The most important way to control the impact of this disease is through the use of resistant varieties and breeding for this is an important activity of breeding companies around the world. Clubroot populations have been found to differ from each other and can be classified into different groups which are referred to as pathotypes or races. The different resistance genes used by breeders are found to confer resistance to only one or a subset of these pathotypes and there is currently no broad spectrum resistance available. There are attempts to combine different resistance genes together by breeding, but this typically takes more than a decade to do using conventional breeding techniques. A major problem is that, because clubroot is a very variable pathogen, it is only a matter of time before a virulent strain will emerge that overcomes the resistance genes. There is thus a continuous arms race of boom-bust cycles of deploying a resistance gene to it being overcome and new resistance is required.
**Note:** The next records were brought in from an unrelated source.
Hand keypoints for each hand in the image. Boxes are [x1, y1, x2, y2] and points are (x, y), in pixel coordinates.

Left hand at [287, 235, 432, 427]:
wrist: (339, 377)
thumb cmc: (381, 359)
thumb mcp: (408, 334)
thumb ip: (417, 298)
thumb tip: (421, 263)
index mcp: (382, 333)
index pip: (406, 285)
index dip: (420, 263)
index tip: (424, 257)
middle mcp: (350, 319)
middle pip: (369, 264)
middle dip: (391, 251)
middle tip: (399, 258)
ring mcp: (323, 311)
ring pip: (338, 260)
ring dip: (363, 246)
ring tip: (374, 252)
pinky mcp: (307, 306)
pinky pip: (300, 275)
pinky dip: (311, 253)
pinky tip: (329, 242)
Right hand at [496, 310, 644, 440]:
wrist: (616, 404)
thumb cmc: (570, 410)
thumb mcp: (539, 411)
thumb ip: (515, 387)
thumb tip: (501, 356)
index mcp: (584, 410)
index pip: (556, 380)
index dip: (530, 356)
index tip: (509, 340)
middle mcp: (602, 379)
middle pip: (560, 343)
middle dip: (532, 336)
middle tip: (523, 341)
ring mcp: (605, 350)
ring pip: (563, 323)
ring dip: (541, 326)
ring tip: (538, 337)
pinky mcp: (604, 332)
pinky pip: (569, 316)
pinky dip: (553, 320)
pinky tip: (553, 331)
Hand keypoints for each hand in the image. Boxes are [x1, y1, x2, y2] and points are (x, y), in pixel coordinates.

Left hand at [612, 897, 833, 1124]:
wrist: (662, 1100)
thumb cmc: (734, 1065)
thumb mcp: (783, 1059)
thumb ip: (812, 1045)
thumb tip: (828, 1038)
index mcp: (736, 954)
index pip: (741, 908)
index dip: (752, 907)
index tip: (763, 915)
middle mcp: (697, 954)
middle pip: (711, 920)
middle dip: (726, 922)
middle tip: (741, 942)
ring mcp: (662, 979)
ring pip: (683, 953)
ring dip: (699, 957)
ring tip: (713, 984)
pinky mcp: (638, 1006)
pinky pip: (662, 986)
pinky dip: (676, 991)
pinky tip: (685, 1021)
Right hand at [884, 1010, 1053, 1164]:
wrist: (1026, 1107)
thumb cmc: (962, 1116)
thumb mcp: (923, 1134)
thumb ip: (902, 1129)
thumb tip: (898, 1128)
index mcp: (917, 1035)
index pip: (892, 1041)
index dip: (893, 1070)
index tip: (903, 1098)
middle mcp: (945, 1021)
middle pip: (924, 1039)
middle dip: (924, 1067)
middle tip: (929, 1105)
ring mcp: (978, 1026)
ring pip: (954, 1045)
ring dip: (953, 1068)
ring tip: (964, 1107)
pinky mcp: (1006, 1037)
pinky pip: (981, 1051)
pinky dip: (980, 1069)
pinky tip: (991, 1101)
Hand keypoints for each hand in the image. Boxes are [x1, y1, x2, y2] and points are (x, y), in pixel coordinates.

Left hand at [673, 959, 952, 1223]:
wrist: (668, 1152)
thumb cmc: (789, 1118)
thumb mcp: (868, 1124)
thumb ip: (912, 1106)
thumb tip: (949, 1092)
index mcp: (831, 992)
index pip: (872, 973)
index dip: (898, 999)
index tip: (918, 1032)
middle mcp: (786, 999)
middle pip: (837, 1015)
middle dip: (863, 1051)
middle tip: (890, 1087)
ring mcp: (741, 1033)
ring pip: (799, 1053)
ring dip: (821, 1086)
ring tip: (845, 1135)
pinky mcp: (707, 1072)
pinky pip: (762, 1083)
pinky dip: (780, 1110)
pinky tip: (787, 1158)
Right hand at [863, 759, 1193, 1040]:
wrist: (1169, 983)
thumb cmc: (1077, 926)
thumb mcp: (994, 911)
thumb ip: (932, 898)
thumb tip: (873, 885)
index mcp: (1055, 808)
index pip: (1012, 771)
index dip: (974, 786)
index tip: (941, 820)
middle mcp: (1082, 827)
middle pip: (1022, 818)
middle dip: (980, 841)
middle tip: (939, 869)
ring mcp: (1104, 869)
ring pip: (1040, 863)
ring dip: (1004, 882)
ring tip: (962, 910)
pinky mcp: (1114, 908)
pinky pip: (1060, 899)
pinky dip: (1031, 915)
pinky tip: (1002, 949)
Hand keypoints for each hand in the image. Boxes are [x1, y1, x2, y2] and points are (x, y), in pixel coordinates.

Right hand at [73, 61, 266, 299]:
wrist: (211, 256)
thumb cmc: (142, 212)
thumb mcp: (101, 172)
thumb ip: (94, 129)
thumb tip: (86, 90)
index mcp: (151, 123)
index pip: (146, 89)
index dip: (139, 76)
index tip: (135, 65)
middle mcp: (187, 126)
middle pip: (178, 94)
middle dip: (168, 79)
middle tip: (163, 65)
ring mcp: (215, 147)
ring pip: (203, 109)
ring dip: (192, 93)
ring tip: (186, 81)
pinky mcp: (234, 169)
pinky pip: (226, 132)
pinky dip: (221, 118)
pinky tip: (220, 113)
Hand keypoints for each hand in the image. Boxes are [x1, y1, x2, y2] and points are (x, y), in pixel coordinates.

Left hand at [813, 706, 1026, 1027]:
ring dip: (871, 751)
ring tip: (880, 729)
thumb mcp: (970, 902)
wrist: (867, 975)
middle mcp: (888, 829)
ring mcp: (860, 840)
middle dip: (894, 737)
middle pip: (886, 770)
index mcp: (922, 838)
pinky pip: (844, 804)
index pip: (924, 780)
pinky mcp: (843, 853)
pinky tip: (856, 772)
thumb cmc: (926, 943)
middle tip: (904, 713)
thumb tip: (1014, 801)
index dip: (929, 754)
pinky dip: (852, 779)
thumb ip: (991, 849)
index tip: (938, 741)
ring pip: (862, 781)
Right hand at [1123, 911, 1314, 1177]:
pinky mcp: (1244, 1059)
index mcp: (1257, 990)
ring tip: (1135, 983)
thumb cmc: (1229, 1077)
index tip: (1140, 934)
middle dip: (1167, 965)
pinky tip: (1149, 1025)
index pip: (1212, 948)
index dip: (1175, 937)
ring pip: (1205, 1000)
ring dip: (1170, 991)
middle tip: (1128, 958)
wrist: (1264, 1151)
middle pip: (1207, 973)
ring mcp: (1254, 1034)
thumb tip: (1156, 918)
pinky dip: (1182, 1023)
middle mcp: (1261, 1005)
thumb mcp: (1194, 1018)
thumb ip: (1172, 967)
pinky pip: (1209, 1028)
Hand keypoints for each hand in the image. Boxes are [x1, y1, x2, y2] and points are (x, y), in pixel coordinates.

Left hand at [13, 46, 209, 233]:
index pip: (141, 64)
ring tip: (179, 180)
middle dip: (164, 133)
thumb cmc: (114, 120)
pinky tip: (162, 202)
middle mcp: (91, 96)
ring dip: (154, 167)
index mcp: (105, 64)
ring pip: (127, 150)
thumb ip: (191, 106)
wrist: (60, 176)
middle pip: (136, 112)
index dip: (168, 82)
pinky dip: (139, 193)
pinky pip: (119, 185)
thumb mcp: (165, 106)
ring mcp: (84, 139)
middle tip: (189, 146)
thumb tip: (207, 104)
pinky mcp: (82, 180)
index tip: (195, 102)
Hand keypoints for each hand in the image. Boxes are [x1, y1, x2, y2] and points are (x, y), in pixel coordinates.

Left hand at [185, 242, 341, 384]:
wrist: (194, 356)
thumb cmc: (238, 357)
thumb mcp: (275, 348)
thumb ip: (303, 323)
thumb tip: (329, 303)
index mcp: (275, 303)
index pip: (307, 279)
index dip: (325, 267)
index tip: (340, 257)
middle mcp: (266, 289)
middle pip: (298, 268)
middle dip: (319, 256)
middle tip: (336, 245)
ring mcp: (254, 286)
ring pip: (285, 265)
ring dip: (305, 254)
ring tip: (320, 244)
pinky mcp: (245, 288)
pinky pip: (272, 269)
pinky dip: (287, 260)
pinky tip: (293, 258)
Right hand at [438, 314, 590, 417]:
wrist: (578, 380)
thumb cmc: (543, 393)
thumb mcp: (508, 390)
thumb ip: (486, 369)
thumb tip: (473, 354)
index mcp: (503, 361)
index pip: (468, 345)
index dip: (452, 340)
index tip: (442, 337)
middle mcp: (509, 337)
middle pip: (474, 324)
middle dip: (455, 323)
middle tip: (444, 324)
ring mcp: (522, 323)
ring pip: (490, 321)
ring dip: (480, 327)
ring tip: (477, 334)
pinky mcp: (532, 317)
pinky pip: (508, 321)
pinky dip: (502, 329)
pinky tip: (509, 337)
A particular example is the cauliflower variety Clapton which took 18 years to breed in a resistance gene from Chinese cabbage. At Warwick we have been working on a clubroot isolate that overcomes this resistance and, in initial work, we have used it to identify a number of samples from the UK Vegetable Genebank that show evidence of resistance. In this project we will partner with the UK breeding company Elsoms Seeds to demonstrate proof-of-concept for a new rapid and cost effective screening strategy that will combine phenotyping and genome sequencing of three of these genebank samples to identify the resistance genes they contain. We are aiming to identify recessive resistance genes that have the potential to be required for clubroot infection, termed susceptibility factors, that could provide durable, broad spectrum resistance that is difficult for the pathogen to overcome. The recessive nature would also make this mode of resistance amenable to faster deployment in elite crop varieties using new plant breeding biotechnology methods that would short-cut the lengthy conventional breeding process. The project will also provide essential data to support the application of follow-up work to further characterise the resistance genes we identify.

Technical Summary

In this project we aim to identify new sources of recessive resistance to clubroot in the Brassica C genome (B. oleracea) directly using genebank accessions without the need to make new mapping populations. We have already identified 3 genebank accessions that segregate for resistance to a newly identify clubroot isolate that is virulent against a major A genome (B. rapa) resistance gene that has been bred into a commercial cauliflower variety. We will work in collaboration with breeding company Elsoms Seeds to screen each of the these three accessions with this clubroot isolate, and with a second isolate that Elsoms routinely use in their breeding programme, to ensure relevance to the industry and the extent of the resistance observed. From each of the six screens we will select the ten most resistant and susceptible plants to form resistant and susceptible bulks. Bulked segregant analysis will be used in combination with genome sequencing at a 60-fold depth of coverage to identify SNP alleles associated with resistance. The SNPs will be verified by Elsoms in the individual plants of the bulks using their KASP marker platform. These SNPs will be compared between each of the bulks to determine the number of loci detected and inspection of the genome sequences in the vicinity of the SNPs will establish whether they are closely linked to known classes of resistance gene or represent new types of resistance. Either situation will be valuable for Elsoms' breeding programme, but the latter may represent genes required for clubroot susceptibility for which non-functional alleles could provide durable non-race-specific resistance that will be a significant advance for the control of this disease. Further plant propagation will be pursued for complementation tests and for determining the mode of inheritance in preparation for a follow-up project.